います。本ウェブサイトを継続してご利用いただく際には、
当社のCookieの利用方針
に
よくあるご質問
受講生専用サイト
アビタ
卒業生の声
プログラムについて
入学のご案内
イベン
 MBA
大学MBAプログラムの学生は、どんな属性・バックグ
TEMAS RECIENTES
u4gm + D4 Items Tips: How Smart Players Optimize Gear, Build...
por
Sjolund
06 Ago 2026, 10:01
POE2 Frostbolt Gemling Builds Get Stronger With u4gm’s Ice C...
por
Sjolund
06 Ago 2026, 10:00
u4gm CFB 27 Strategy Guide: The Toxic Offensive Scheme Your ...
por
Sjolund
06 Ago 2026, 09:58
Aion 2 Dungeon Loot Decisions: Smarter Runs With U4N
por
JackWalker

^^^^^^^^

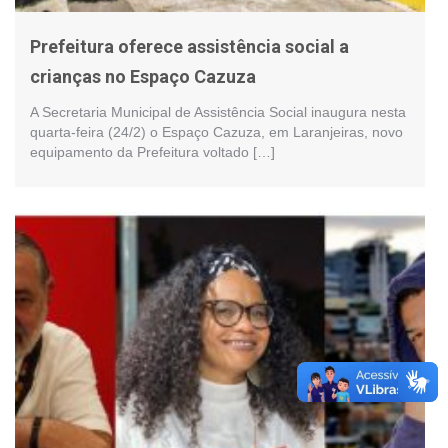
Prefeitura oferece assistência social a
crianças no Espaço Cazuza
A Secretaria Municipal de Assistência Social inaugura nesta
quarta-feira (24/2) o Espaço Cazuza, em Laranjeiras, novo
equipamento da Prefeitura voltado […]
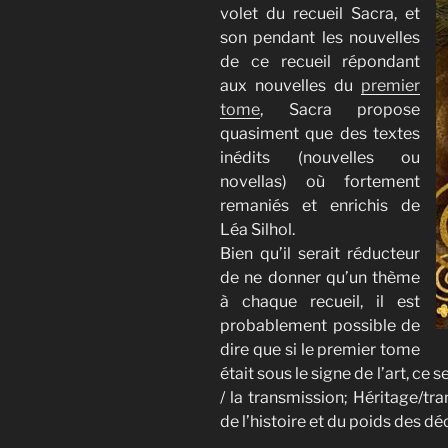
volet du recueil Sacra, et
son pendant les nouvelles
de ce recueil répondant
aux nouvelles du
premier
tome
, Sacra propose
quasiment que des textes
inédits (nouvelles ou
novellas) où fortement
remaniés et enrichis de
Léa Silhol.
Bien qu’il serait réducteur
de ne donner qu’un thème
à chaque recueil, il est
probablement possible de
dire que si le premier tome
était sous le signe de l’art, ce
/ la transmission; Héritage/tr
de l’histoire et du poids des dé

^^^^^^^^

**BRIEF**. Select every line above that contains the word "Cazuza", and copy it.

**THE ANSWER**.
crianças no Espaço Cazuza
quarta-feira (24/2) o Espaço Cazuza, em Laranjeiras, novo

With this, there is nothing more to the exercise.